Member of parliament, Lok Sabha
- In office 6 October 1999 — 16 May 2004
- Constituency: Bhadrachalam

Personal details
- Born: 9 July 1952
- Party: Telugu Desam Party
- Spouse: Pothala Marideswara Rao
- Alma mater: Andhra University
- Profession: Social worker, Politician

= Dumpa Mary Vijayakumari =

Indian politician

Dumpa Mary Vijayakumari (born 9 July 1952) is an Indian politician and a member of parliament elected from the Bhadrachalam-ST constituency in the Indian state of Andhra Pradesh being a Telugu Desam Party candidate.

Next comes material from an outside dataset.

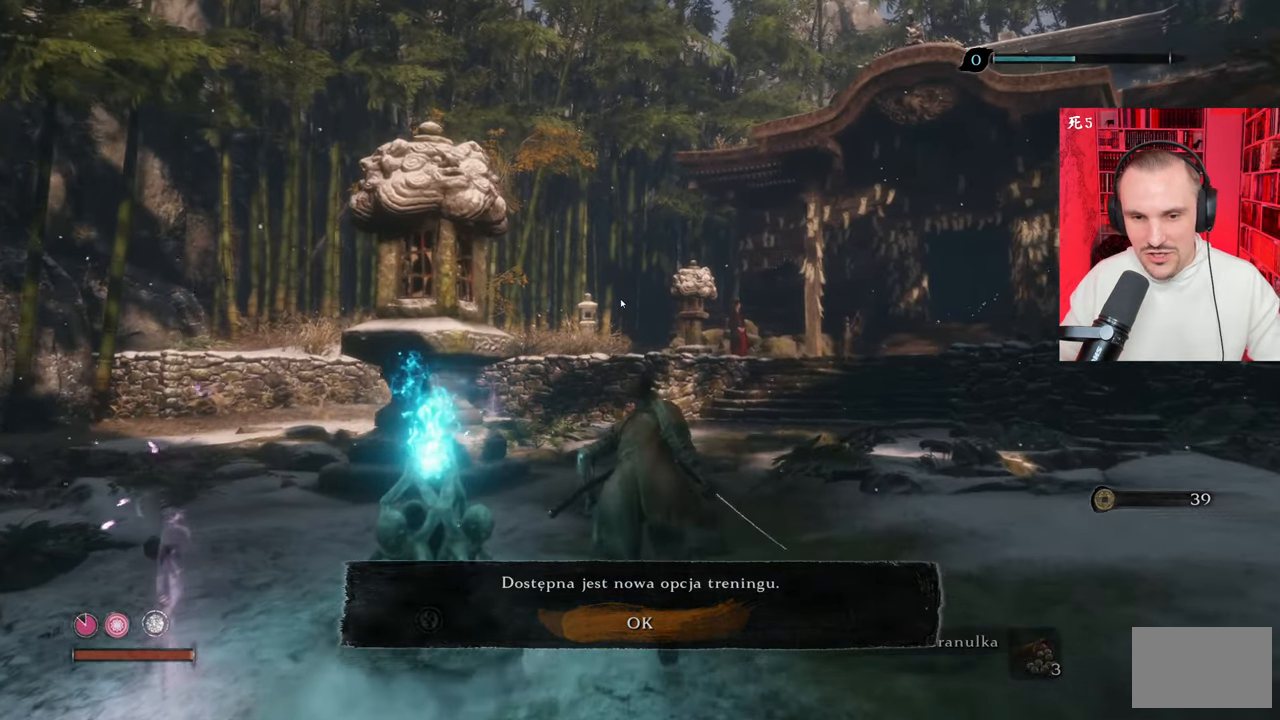
{"keys": ["w"], "mouse": [], "events": []}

==Early life and education==
Vijayakumari was on born on 9 July 1952 in Sarugudu village in Visakhapatnam district in the Indian state of Andhra Pradesh. She is a graduate of Andhra University, Visakhapatnam in Master of Arts. She married Shri Maridaiah on 3 Jan 1975. She has three sons and one daughter.

==Career==
In 1999, Vijayakumari was elected a Member of Parliament to 13th Lok Sabha. She served as a member of Committee on Communications from 1999 to 2001, Committee on Empowerment of Women from 2001 to 2002 and 2002–2004, as a member of Consultative Committee, Ministry of Environment and Forests. She has been involved in the upliftment of Scheduled Castes, Scheduled Tribes, Backward Classes, Women, Orphans and aged people.